There was another user who had the same issue but at the time I didn;t recognize it.

#

@inner veldt had this same problem on one of her images

#

we couldn't figure it out and chalked it up to SD being weird but I'm 99% sure this was the cause

#

(emma sorry to tag you - we are talking about when you had that image that didnt change whne you did img2img)

glass dawn
#

And if you just fill the transparent area, if it is obviously small? Remove transparency. I had problems with img2img when the images had transparency by mistake and only one row of transparent pixels.

plucky coral
#

if we cater to enthusiasts, better to do exactly what they want

#

so explicitly requiring a flag to enable inpainting feels good for this

hot pelican
#

My approach would be to print a warning message about inpainting occurring, and inform the user that they can ignore the transparent pixels using a --no-inpaint option. Otherwise we change well established behavior and documentation.

plucky coral
# hot pelican My approach would be to print a warning message about inpainting occurring, and ...

Specifying an init image clearly means we want img2img, but its not clear that we want inpaint. In fact we way not want inpaint, but we get it anyways, because there is a single transparent pixel in the init image that we didn't know about.

Changing the documentation and behaviour isn't a big deal if it leads to an improved user experience (we aren't trying to satisfy the documentation or necessarily retain a "tradition" of behaviour, we are trying to provide a useful tool). With the vast and complicated system we offer, I think it makes sense to require the user to explicitly request what the want done.

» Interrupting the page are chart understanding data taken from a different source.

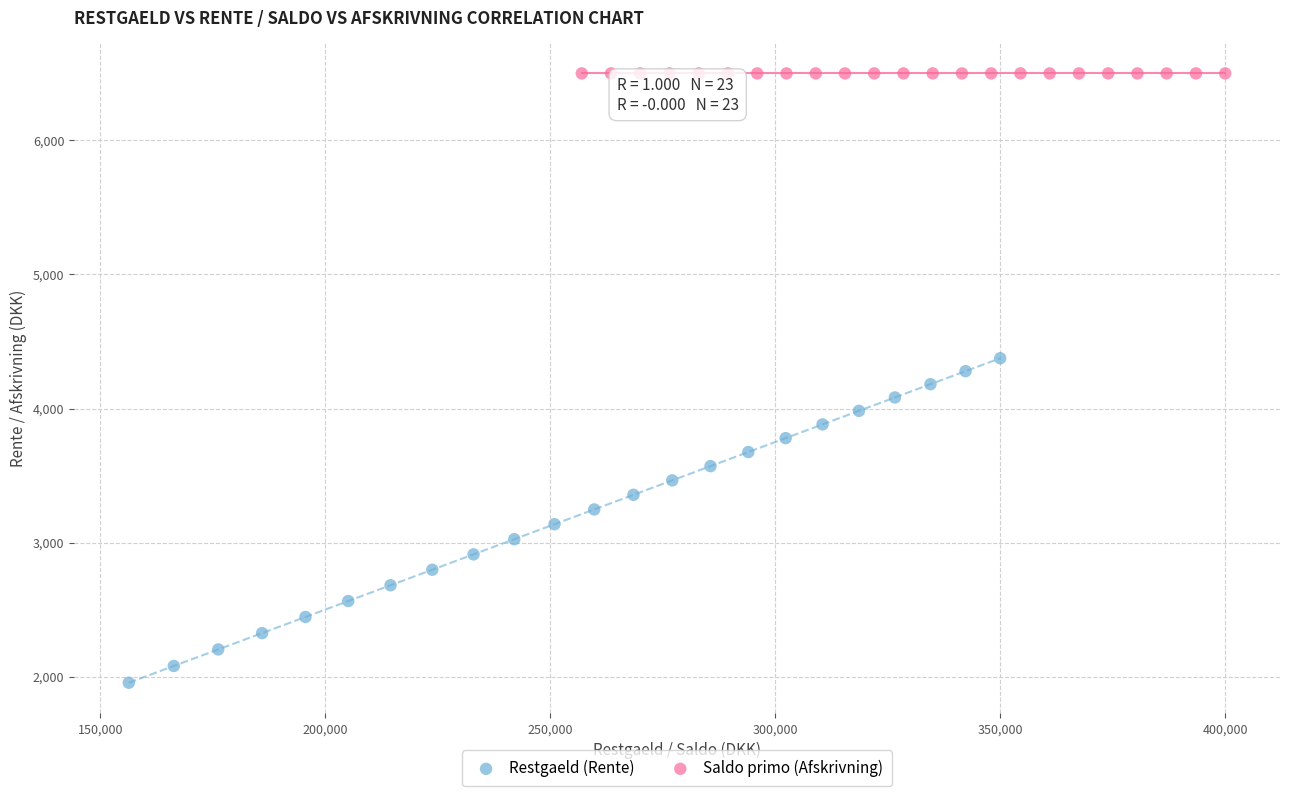

Which series contains the highest Y value?

Saldo primo (Afskrivning)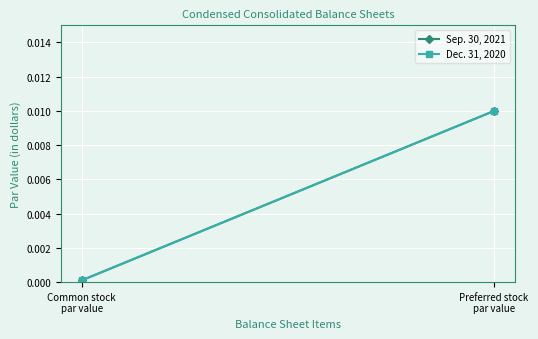

What are all the series names shown in the legend?

Sep. 30, 2021, Dec. 31, 2020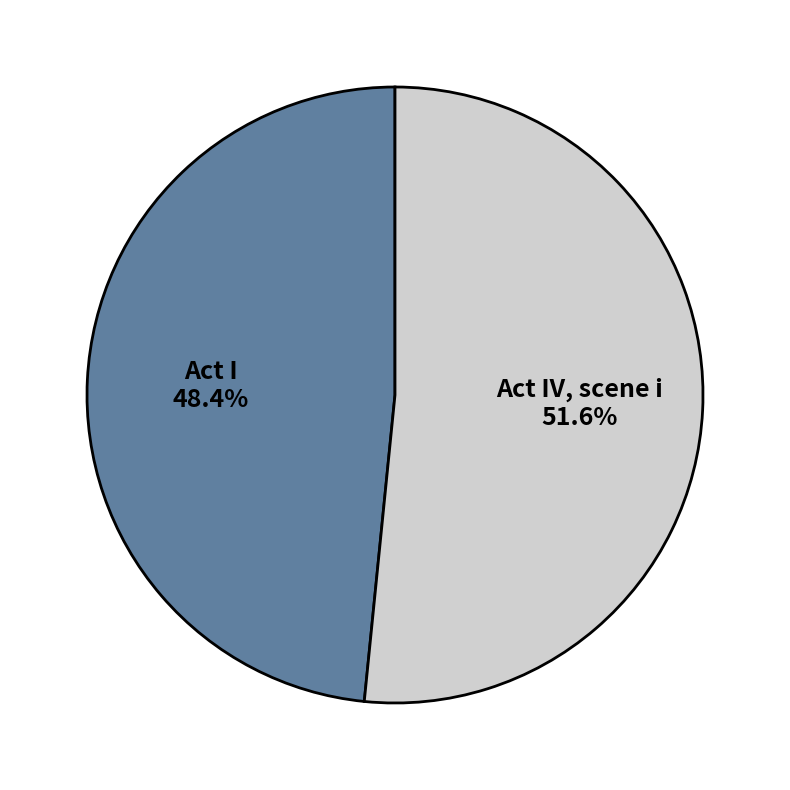

To the nearest percent, what is the combined percentage of Act I and Act IV, scene i?

100%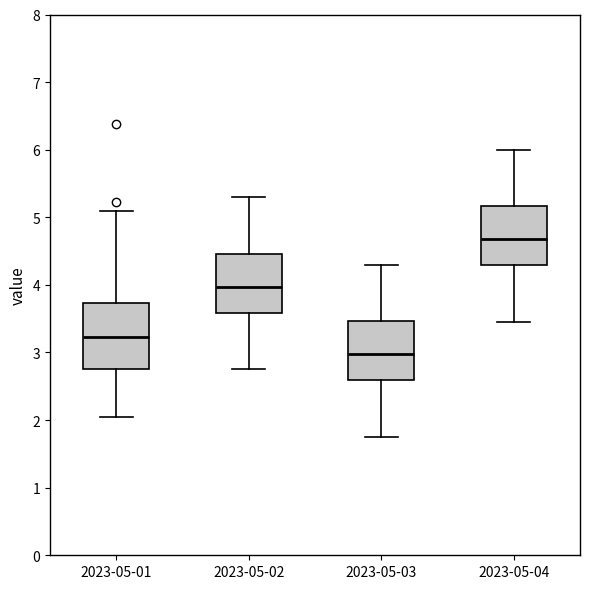

Which box's median line is the lowest?

2023-05-03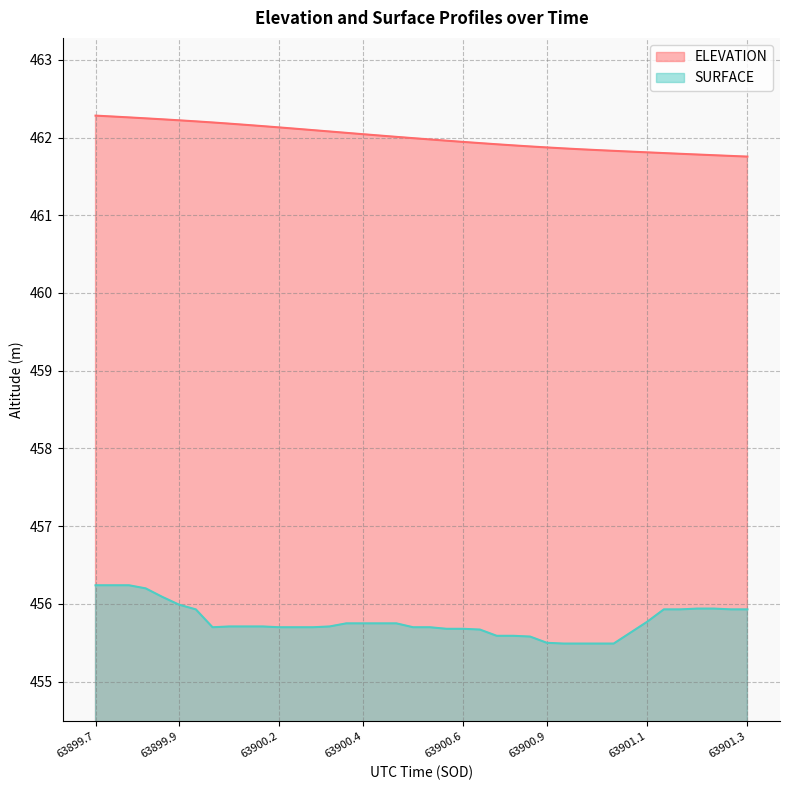

True or false: SURFACE and ELEVATION cross at least once.

False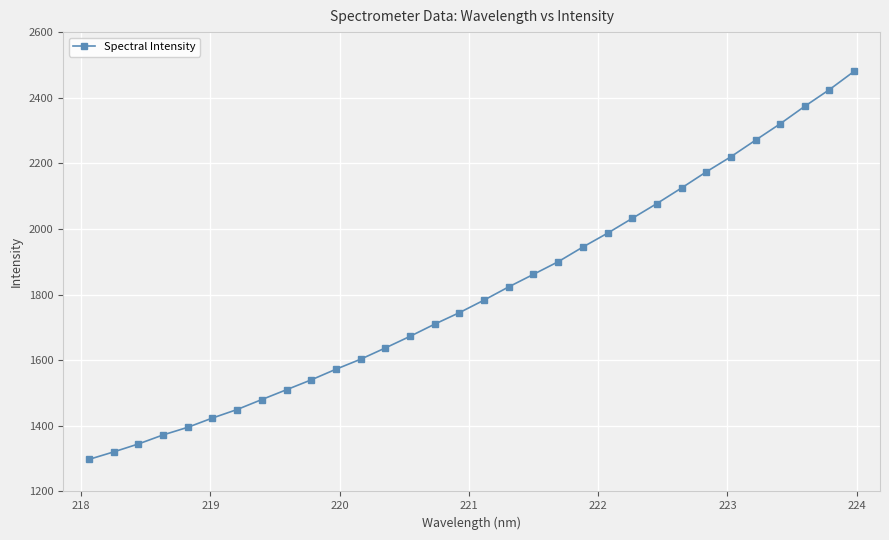

Does the chart display data point markers on the line(s)?

Yes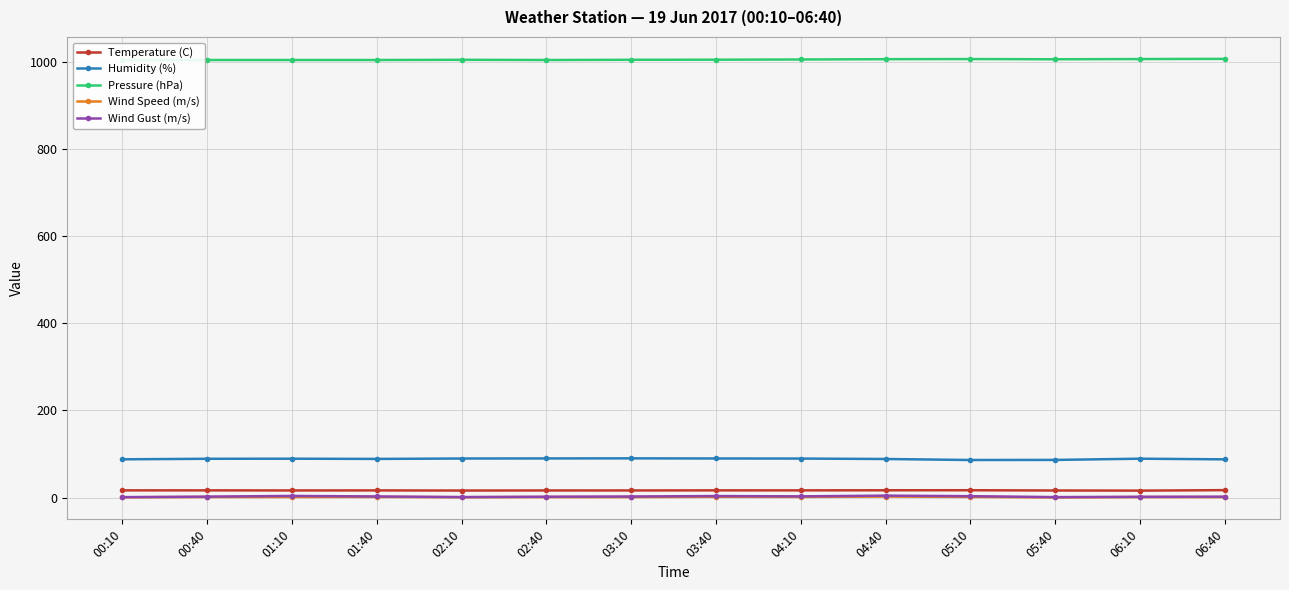

At which label is Temperature (C) closest to 16?

06:10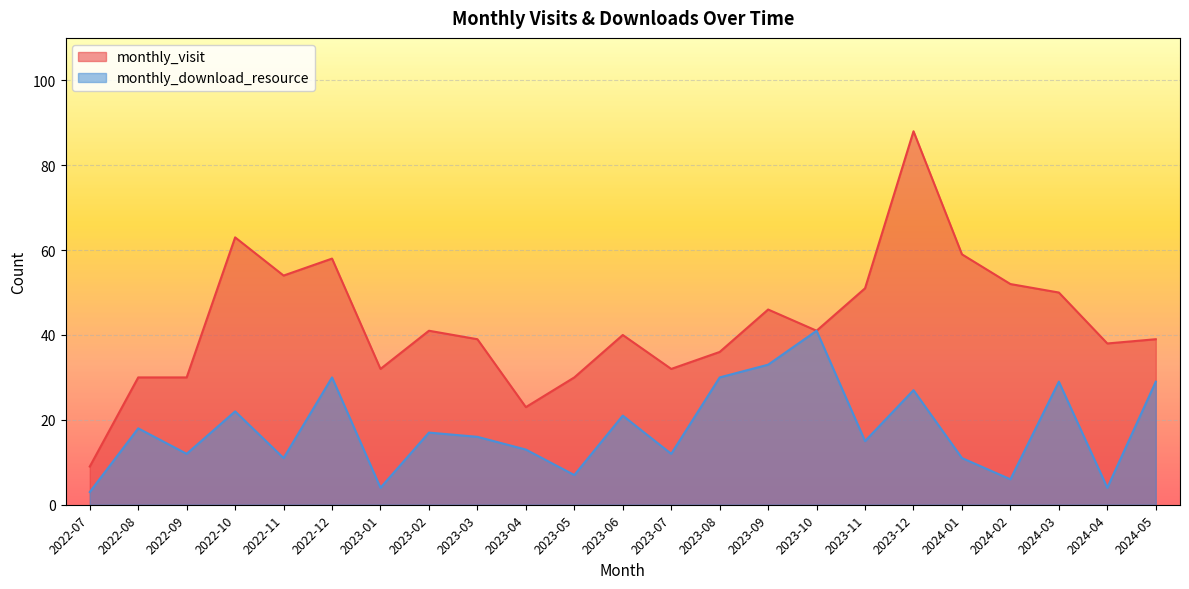

Which has a higher value, 2022-12 or 2024-05?

2022-12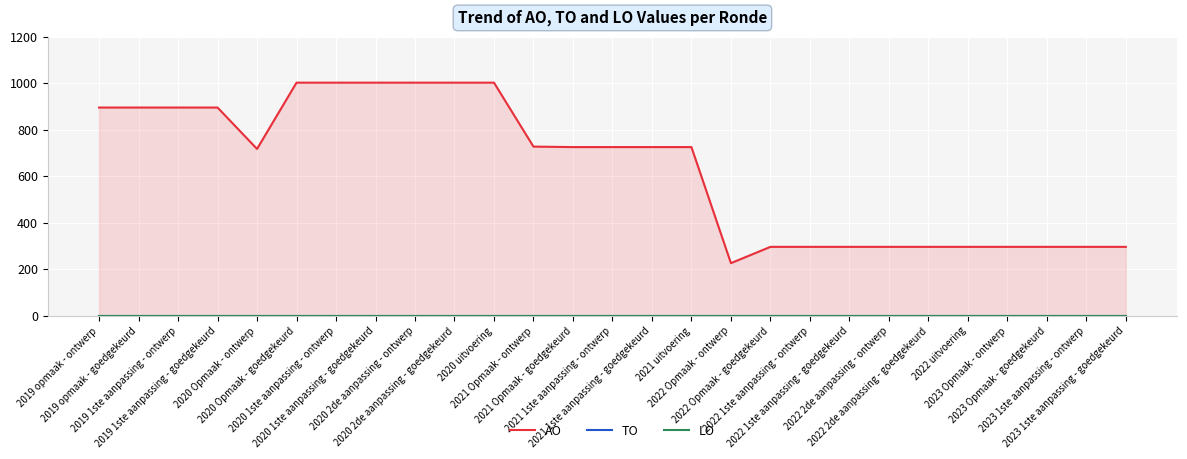

What is the difference between the highest and lowest values at 2022 2de aanpassing - ontwerp?

296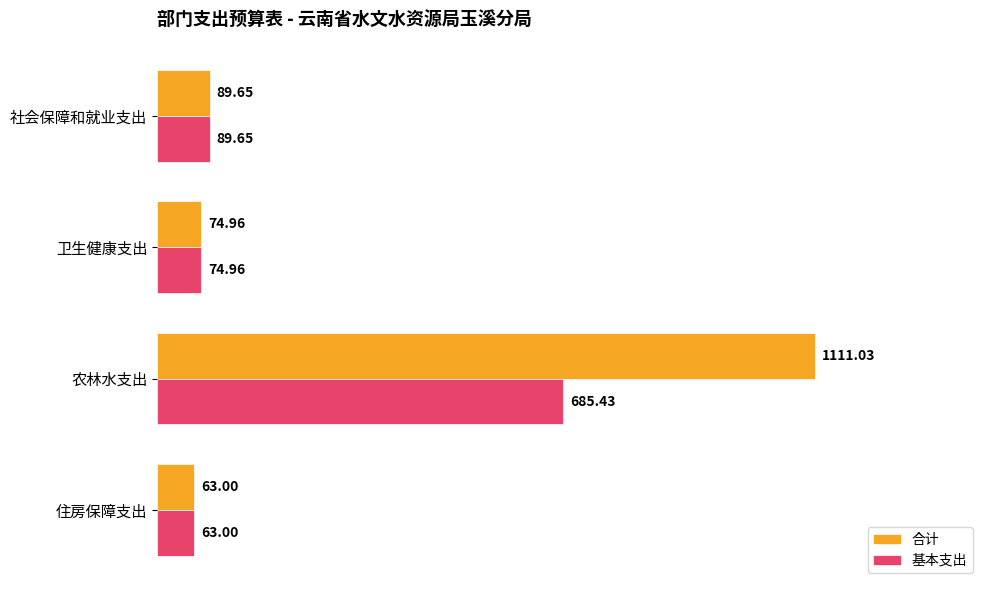

What is the maximum value shown in the chart?

1111.0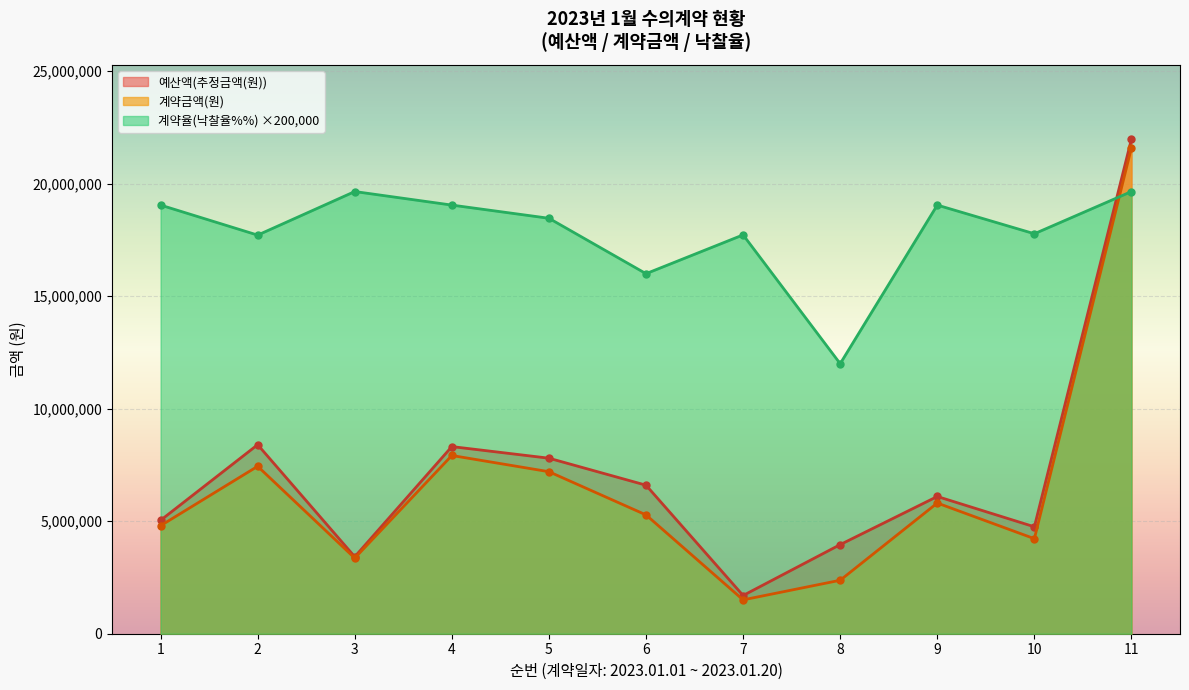

Which series has the widest spread of values?

예산액(추정금액(원))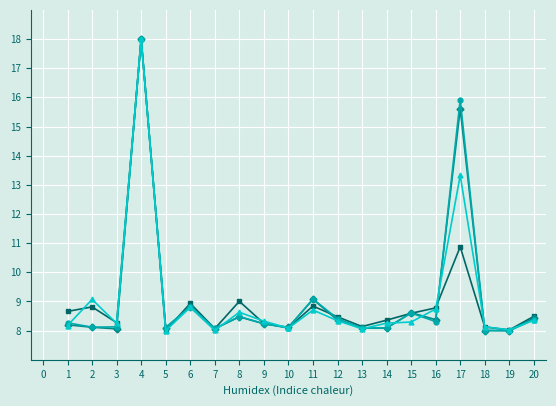

What is the total value across all series at 6?

35.4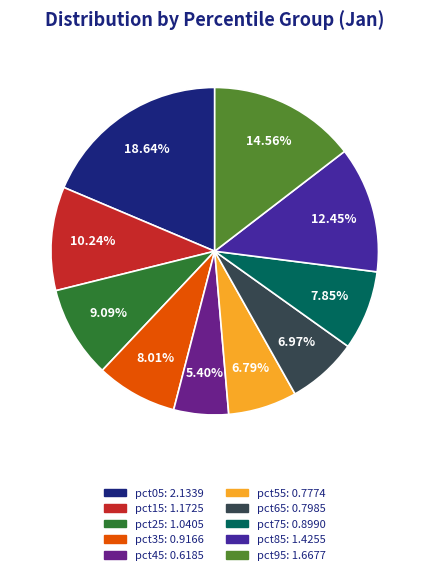

What is the smallest slice in the pie chart?

pct45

This is certainly the approach the UI will take; that is, init images will be stripped of the alpha channel before being sent to be img2img'd or inpainting, to ensure the user gets what they ask for.

hot pelican
#

The node-based CLI is going to have a new command syntax which explicitly invokes txt2img, face restoration, etc. I will defer changing the existing CLI's behavior for now.